I shook my head, wincing as it felt like a hammer on my skull. “You can’t just hide forever,” I argued, but he smirked.

“Little Human, I can hide with you for as long as we live. That is how sure I am that this mating brand is bullshit.”

“So that’s why you want to turn me? So I’m a wolf like you? Can give you the things a wolf can?” I asked, and he shook his head.

“No. I want to turn you because then I’d have a chance at the mating brand being ours,” he said sadly, but we all knew that was wishful thinking.

I sniffled. Derik’s arms tightened around me.

“I’m sorry, beautiful,” he whispered, and I nodded, wiping my tears away and running my thumb over the brand on Kai’s wrist.

It was lumpy and smooth at the same time, like a welt. A welt that represented everything I hadn’t wanted to happen. And it had.

“Stop it!” Kai growled, then yanked his wrists back and found my lips, crushing his down on me.

I kissed back as the searing heat that always came with kissing my alphas assaulted my body. I wrapped my arms around his neck, kissing him harder, desperate for the intimacy that came with connecting the way we did during sex.

“I told you, I’m not getting mated. Fuck the brand. If it’s not yours, I don’t want it,” he said against me.
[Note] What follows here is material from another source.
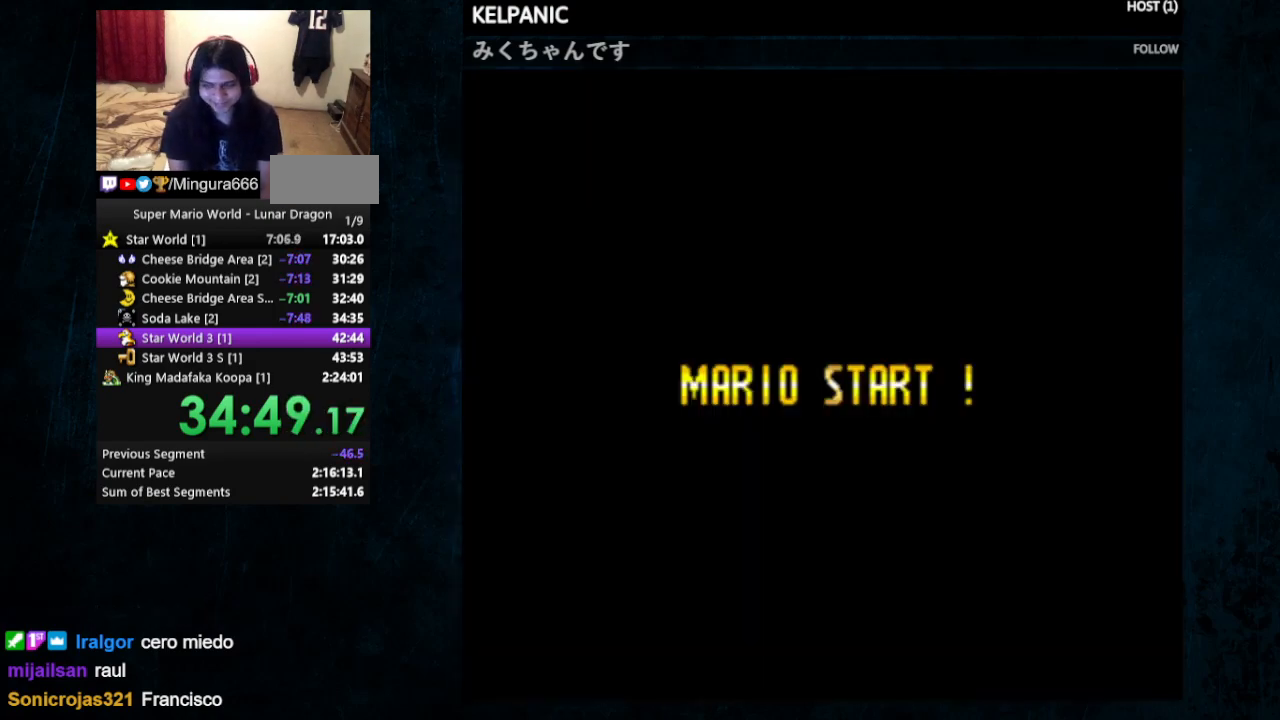
{"buttons": ["Y", "DPAD_RIGHT"], "events": []}
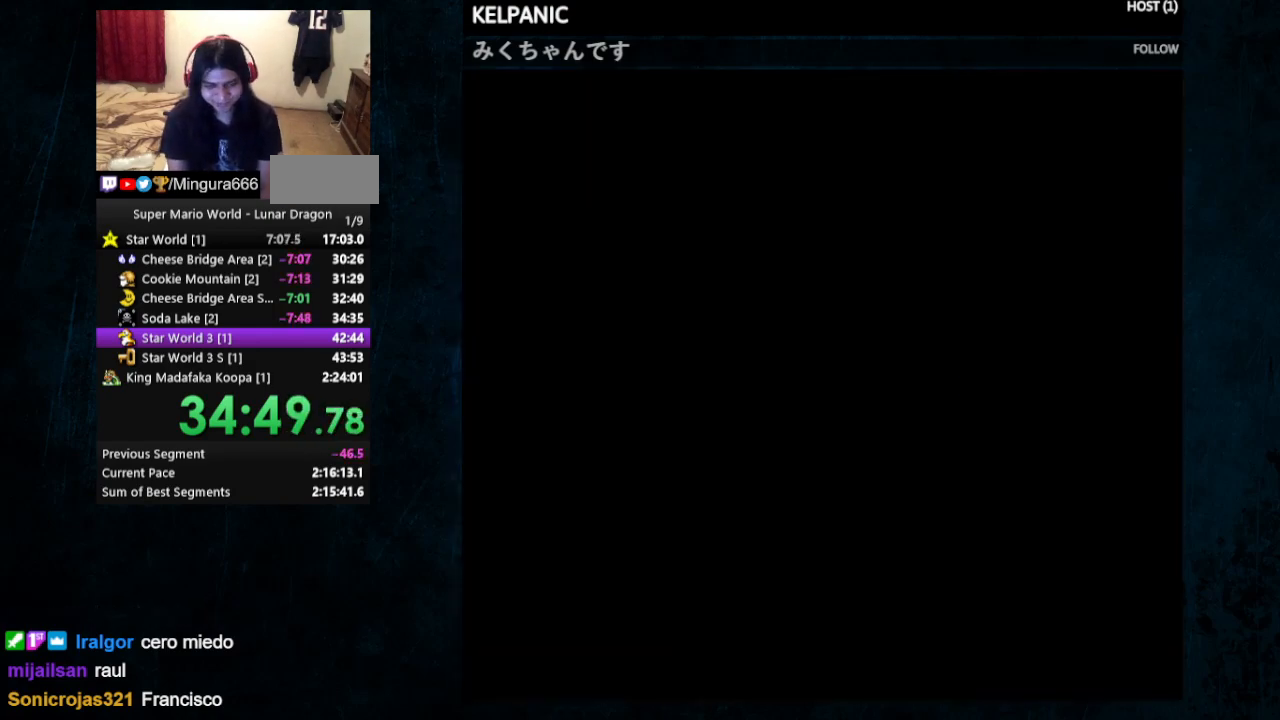
{"buttons": ["Y", "DPAD_RIGHT"], "events": [[33, "DPAD_UP", "down"], [167, "DPAD_UP", "up"]]}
Derik slid his hands out so he could push Kai back as he got more possessive. “Not yet, Kai. She’s not ready,” he said, and Kai moved back, collecting himself as I breathed hard, my cheeks still sticky with tears.

I wanted so badly to just give in and tell him to claim me, but I knew it was for the wrong reasons. I wanted him to feel me, to make me feel, to take away the brand using our bodies.

But it was pointless. We all knew it would stay there until he met whoever he was meant to mate with, and I wasn’t a werewolf so it wasn’t going to be me. That truth was in all of our faces, but Kai was stubborn and determined.

He didn’t leave my side for the next three days.